小売業界が深刻な人手不足となっている。
必要な人員を確保できていない企業が増えており、16年度においてもさらに拡大する見込みとなっている。
2社に1社は人材不足!?小売業界の課題。
スーパー、オオゼキの幹部社員は人材不足に嘆いていた。
同社は15年10月に7店で閉店時間を約1時間早めたほか、神奈川の2店を閉店した。
同社は11年から、従業員の労働時間短縮のために人員を増やして負荷を減らすことで離職防止につなげる意向もあったが、急激に人材採用が難しくなったことから、営業を縮小する状況に追い込まれることとなった。
こうした状況はいなげやにおいても同じようだ。
15年度中に夜間の売上高が少ない15店舗の閉店時間を30~45分早めた。
特に人手不足が深刻なのはスーパーで、中小が多い地方スーパーにおいては16年度にはさらに人材不足が加速するとみられている。
首都圏でスーバー専門に人材サービスを手がけているプライズ(東京都八王子市)では、小売側のコストは1時間1人あたり2500円前後で、パートなどと比べると時給は倍以上となっているが引く手数多な状態が続いているようだ。
魚をさばくなど、熟練が必要な人材が特に足りないようで、中小から待遇の良い大手へ移るケースも頻発しており、従業員の定着に注力する企業も増えてきている。
ライフコーポレーションは15年春、新規採用したパート従業員を定着させるために「ウエルカムプログラム」を開始。

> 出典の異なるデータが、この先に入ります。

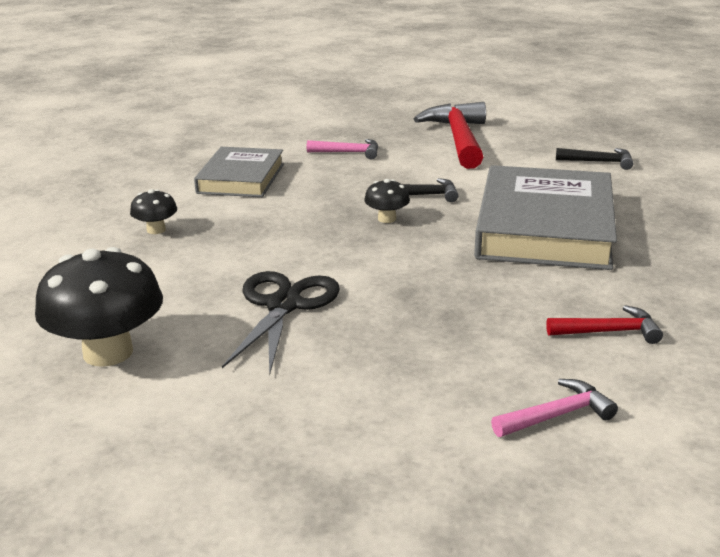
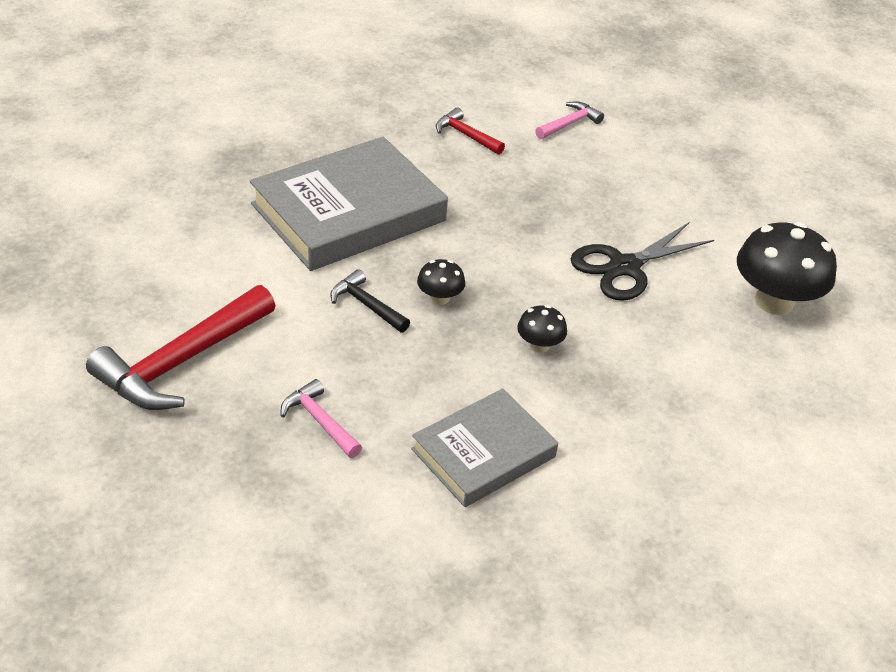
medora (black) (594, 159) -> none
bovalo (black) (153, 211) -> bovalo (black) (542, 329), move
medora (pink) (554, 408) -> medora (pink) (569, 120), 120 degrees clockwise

定期的に店長とパートが面談を行い、不安や不満を取り除くという。
このプログラムをはじめてからは離職率が大幅に下がるなど効果が確認されているようだ。
また、他社ではパート従業員の「多能化」を進めているようだ。
サミットは採用時は担当は1部門だが、最低でも2部門の仕事ができるマルチプレーヤーを育てて、人材不足のカバーを考えている。
今後、新卒採用を含めて、業界を超えた人材の争奪戦は加速していくとみられている。